• **RECORDS FOR PROCESSING**
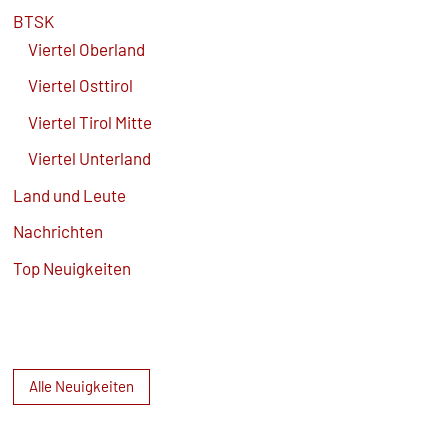
BTSK
Viertel Oberland
Viertel Osttirol
Viertel Tirol Mitte
Viertel Unterland
Land und Leute
Nachrichten
Top Neuigkeiten
Alle Neuigkeiten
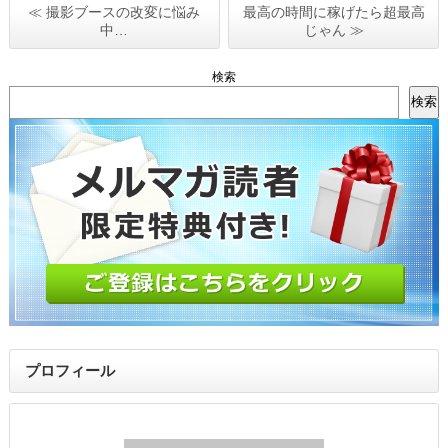
≪ 撮影ブースの改変に悩み
最高の時間に稼げたら超最高
中…
じゃん ≫
検索
検索
プロフィール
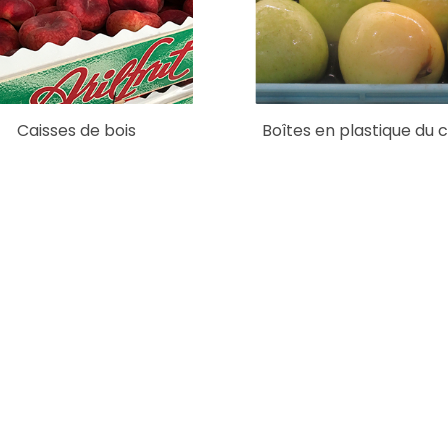
Caisses de bois
Boîtes en plastique du c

• **TASK PROMPT**
Reproduce the records, all of them, word for word; omit the pictures.

• **ANSWER TO THIS EXERCISE**
BTSK
Viertel Oberland
Viertel Osttirol
Viertel Tirol Mitte
Viertel Unterland
Land und Leute
Nachrichten
Top Neuigkeiten
Alle Neuigkeiten
≪ 撮影ブースの改変に悩み
最高の時間に稼げたら超最高
中…
じゃん ≫
検索
検索
プロフィール
Caisses de bois
Boîtes en plastique du c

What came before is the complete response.